A more reliable funding source is needed. The Downtown Detroit Partnership, which has been doing the work, has come up with a sensible plan to have the businesses that benefit from the clean-up efforts fund the work.
The DDP is proposing a Business Improvement Zone that would levy a fee on businesses in the central city to both expand the current cleanup initiative and make it more consistent.
The beauty of the proposal is that businesses will decide for themselves whether it’s worth their investment. An election will be held in the next several weeks, and if 60 percent of those affected support the plan, the Business Improvement Zone will be adopted.
The BIZ would serve as a funding mechanism for the partnership, which began operations just before Super Bowl XL, when Detroit and its local businesses wanted to put the best and cleanest face on for out of town visitors.
Currently, the non-profit organization supervises the cleaning of 39 miles of sidewalk, including the removal of litter and graffiti, as well as power washing and sweeping the concrete. Its work also includes landscape maintenance and other beautification efforts.
Since 2006, the DDP has been financed by $16.5 million in donations made by 21 corporations and organizations. Its public partners include the city of Detroit, Wayne County and the state.
The small group of donors are looking for more help, and the DDP wants to broaden its efforts and obtain a more permanent revenue stream. That’s why the improvement zone is being proposed.
The BIZ would include 253 property owners who would pay an average of 10 cents per square foot per year. The fee would be added to property tax bills and collected by the city.
Basically, the larger the building and the higher the assessed value of a property, the more a property owner would be charged. Larger owners would also have a greater say in the balloting.
“This is a tool that has been very successful in downtowns across the country and we think it will really help continue the terrific momentum that has been created in downtown Detroit,” says Eric Wilson, planning and development manager for the DDP.
Wilson says to bring the BIZ proposal to a vote, petitions with signatures from 30 percent of the property owners are needed.
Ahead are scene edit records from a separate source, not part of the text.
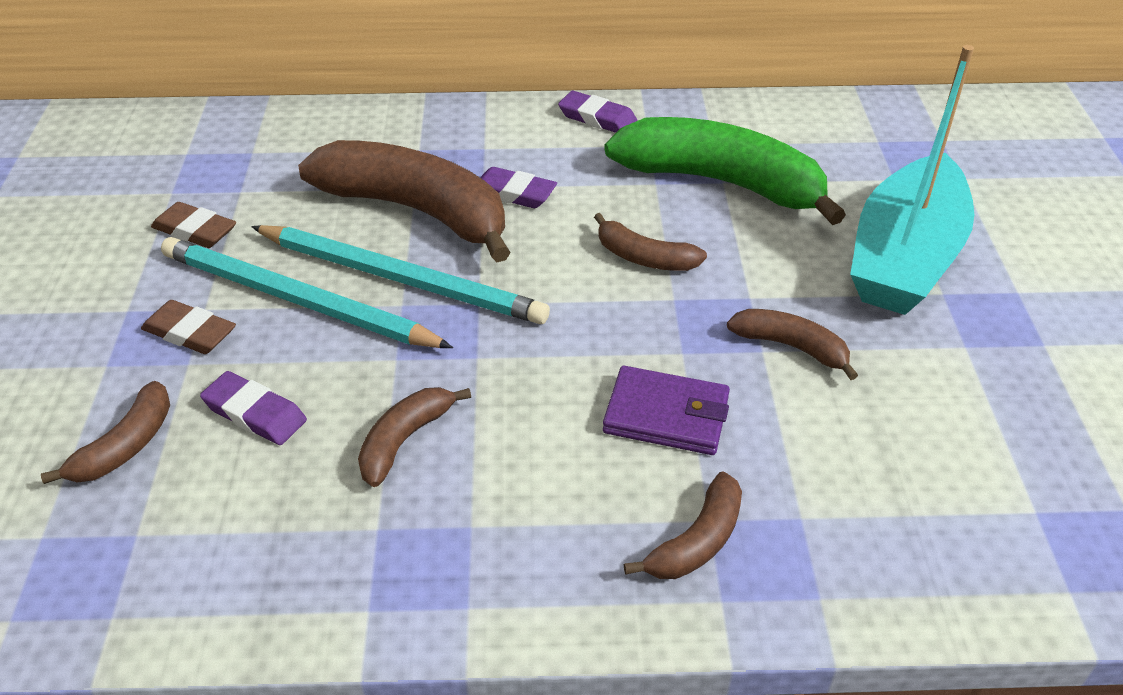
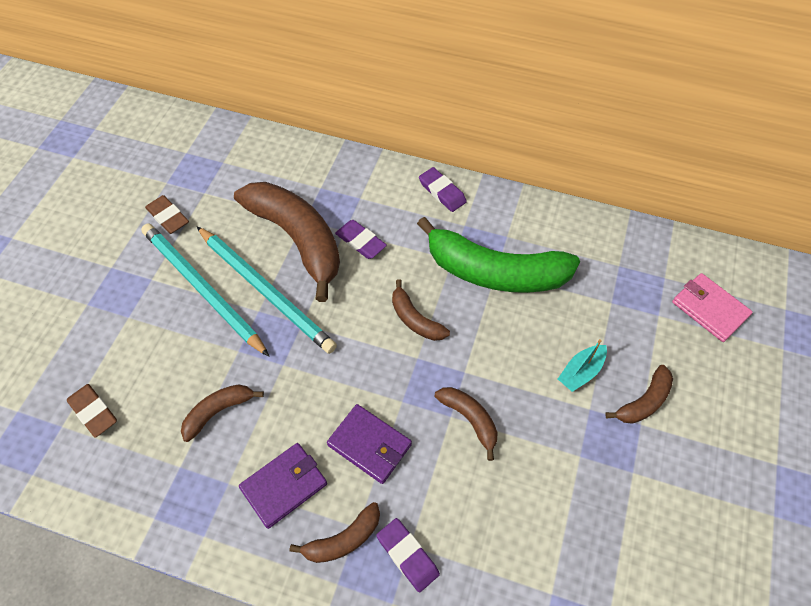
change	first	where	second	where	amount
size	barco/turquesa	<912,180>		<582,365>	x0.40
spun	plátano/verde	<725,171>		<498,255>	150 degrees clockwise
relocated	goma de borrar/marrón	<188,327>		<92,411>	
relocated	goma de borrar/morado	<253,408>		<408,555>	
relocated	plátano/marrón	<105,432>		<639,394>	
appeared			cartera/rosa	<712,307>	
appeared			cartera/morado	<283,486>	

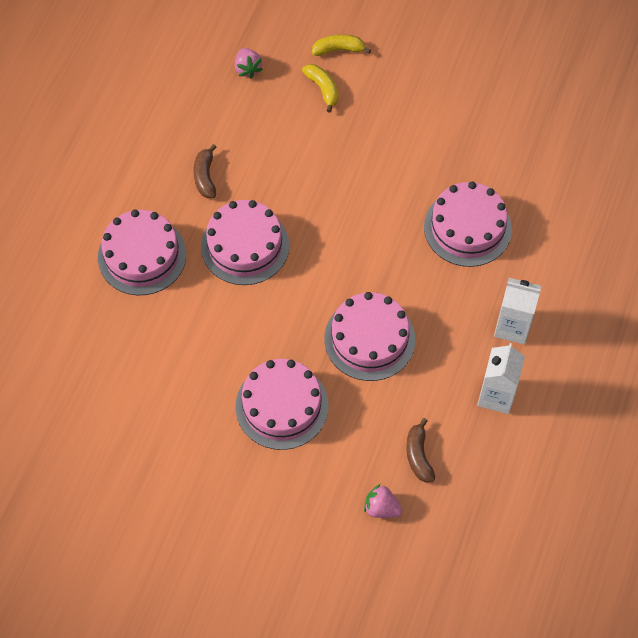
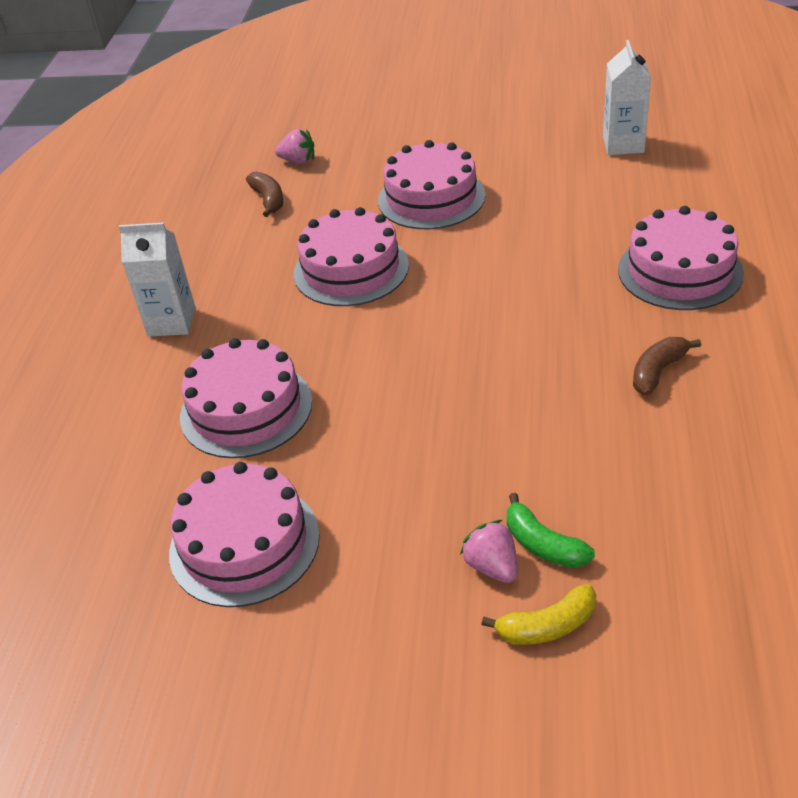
change	first	where	second	where	amount
relocated	fresa/rosa	<249,63>		<489,551>	
colour	plátano/amarillo	<320,88>	plátano/verde	<551,530>	
spun	plátano/marrón	<205,171>		<667,366>	120 degrees counterclockwise
relocated	tarta/rosa	<245,242>		<244,534>	
relocated	cartón de leche/blanco	<501,378>		<627,97>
After a public hearing, Detroit City Council would be asked to authorize a special mail election of property owners.
To establish the BIZ, owners whose property equals at least 60 percent of the total amount in the area must vote “yes.” Balloting would have to be completed within 49 days of the public hearing. There could be a vote by late March or early April, Wilson says.
While some public entities are involved, the BIZ itself would be solely financed by the private special assessment, with no use of tax dollars.
Downtown’s ongoing revival must be supported by clean streets and an attractive environment. The Business Improvement Zone will help make that happen.